According to the details outlined in Ramacciotti’s defense documents, the situation originated several weeks before that FaceTime interaction. During that time, Lipnik himself had reportedly sat down with Ramacciotti and personally navigated through new iOS functionalities on the same development device. Because this earlier encounter appeared to occur with Lipnik’s direct participation and apparent willingness, Ramacciotti claimed that he did not fully grasp the confidential or sensitive nature of the information he was later exposed to. He suggested that Lipnik’s openness in demonstrating the software led him to underestimate the gravity of using or discussing unreleased technologies from Apple’s internal ecosystem.

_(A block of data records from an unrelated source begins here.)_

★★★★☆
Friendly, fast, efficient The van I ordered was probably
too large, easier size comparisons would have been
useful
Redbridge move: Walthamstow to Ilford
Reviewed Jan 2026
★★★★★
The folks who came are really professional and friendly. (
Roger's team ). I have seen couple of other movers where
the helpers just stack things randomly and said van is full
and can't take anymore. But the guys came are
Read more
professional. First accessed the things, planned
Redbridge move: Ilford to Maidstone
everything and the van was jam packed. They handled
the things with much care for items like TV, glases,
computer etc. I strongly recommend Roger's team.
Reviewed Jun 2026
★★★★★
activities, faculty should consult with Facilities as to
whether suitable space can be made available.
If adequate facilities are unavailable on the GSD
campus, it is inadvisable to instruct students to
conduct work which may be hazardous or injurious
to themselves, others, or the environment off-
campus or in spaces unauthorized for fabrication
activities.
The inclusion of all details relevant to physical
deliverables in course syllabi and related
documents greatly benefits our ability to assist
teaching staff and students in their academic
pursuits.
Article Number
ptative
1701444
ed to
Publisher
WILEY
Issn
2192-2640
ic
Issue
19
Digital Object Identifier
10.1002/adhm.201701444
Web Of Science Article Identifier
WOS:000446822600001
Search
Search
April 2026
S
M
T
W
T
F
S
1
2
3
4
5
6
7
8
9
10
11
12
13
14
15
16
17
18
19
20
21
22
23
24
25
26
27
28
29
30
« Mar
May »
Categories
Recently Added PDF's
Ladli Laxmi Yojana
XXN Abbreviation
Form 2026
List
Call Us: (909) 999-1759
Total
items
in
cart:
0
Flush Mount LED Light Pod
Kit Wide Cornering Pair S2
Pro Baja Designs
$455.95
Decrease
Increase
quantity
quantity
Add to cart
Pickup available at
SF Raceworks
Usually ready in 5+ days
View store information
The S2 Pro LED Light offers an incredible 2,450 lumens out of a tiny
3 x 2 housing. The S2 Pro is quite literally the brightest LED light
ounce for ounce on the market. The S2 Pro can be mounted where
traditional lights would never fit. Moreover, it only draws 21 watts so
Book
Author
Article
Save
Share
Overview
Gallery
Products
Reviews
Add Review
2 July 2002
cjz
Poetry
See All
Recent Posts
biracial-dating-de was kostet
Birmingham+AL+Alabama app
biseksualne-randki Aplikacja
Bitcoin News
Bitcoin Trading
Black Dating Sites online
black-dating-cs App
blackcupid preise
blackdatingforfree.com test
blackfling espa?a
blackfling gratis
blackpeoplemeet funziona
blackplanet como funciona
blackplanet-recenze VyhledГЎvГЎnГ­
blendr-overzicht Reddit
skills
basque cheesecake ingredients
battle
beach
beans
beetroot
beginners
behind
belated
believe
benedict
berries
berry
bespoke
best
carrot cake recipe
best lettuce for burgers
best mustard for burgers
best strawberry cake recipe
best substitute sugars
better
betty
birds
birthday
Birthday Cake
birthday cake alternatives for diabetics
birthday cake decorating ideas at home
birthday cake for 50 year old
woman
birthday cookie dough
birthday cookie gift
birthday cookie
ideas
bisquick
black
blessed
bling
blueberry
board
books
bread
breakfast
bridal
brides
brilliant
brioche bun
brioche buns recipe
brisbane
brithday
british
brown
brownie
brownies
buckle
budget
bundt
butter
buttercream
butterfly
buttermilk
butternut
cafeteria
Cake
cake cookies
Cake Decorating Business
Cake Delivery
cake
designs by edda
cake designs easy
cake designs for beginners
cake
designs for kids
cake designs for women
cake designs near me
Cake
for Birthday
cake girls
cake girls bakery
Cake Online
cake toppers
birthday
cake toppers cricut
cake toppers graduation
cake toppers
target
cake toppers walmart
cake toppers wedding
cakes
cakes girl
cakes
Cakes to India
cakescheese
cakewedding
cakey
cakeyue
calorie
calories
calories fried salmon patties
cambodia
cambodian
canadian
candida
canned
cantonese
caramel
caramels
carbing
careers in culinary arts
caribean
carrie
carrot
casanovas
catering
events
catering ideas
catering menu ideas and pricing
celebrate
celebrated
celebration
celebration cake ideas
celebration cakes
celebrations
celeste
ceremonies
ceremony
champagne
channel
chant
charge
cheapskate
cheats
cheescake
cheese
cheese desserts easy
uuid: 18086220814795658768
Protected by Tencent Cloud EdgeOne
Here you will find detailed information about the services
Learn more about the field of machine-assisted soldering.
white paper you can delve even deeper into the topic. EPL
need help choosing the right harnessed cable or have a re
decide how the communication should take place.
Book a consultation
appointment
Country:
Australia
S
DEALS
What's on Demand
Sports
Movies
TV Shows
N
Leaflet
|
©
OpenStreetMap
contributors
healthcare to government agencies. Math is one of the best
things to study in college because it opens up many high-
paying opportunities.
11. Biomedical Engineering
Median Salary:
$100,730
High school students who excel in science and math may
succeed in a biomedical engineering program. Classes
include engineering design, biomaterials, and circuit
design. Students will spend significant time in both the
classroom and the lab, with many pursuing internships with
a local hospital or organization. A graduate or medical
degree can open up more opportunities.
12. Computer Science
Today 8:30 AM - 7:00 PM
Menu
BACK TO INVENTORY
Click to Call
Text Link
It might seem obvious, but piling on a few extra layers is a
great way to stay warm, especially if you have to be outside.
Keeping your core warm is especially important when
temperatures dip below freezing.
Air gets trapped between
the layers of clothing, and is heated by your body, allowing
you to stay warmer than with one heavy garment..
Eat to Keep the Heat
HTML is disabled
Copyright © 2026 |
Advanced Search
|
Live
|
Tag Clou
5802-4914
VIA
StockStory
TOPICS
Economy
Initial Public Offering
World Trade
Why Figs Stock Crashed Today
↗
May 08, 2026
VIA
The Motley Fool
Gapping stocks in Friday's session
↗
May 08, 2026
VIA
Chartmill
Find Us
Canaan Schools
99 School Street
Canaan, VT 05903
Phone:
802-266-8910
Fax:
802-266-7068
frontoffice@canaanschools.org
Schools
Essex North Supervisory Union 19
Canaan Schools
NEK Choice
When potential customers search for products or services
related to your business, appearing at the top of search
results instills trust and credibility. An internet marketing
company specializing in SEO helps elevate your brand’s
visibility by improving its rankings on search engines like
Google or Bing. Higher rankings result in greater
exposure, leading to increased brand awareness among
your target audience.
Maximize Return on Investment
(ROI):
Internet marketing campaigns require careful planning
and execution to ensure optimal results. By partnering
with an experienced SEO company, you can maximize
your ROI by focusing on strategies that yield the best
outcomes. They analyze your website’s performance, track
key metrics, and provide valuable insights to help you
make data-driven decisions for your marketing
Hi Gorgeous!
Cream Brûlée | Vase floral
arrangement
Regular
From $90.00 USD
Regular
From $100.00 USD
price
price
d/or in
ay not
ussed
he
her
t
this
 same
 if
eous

The filings also describe the financial component at the heart of Apple’s claims. Ramacciotti’s attorneys asserted that Prosser offered him a payment of $650 at some unspecified point after the FaceTime exchange had already taken place. They further argued that this payment had not been the motivating factor behind any earlier communication, since Ramacciotti neither sought compensation nor initiated contact with Prosser expecting to be paid for information. Although Prosser did transfer the $650, Ramacciotti maintained that he had no preconceived expectation of reimbursement or financial reward. Additionally, he stated that he was unaware Prosser had been recording the FaceTime conversation during their demonstration session. In his filing, he unequivocally denied retaining any of Apple’s trade secrets, and he disavowed possession of any other recordings, files, or material that could qualify as confidential corporate data.

When approached for comment following the latest filings, neither Prosser nor Apple provided an immediate public response. Nonetheless, Prosser previously told The Verge that he had been in direct and ongoing communication with representatives from Apple regarding the lawsuit—suggesting at least some level of engagement about its pending resolution. Yet, only days later, Apple contradicted that implication, asserting that Prosser had not made clear when, or even if, he intended to formally respond to the lawsuit. As proceedings continued, court records revealed that a clerk had entered a default against Prosser. In practical terms, this procedural action allows the case to advance further in the absence of an official answer from him. Apple, for its part, has indicated its intention to pursue a default judgment, a decision that could potentially bring the matter to a conclusion even without Prosser’s participation, thereby granting the company a legal victory based solely on the uncontested claims.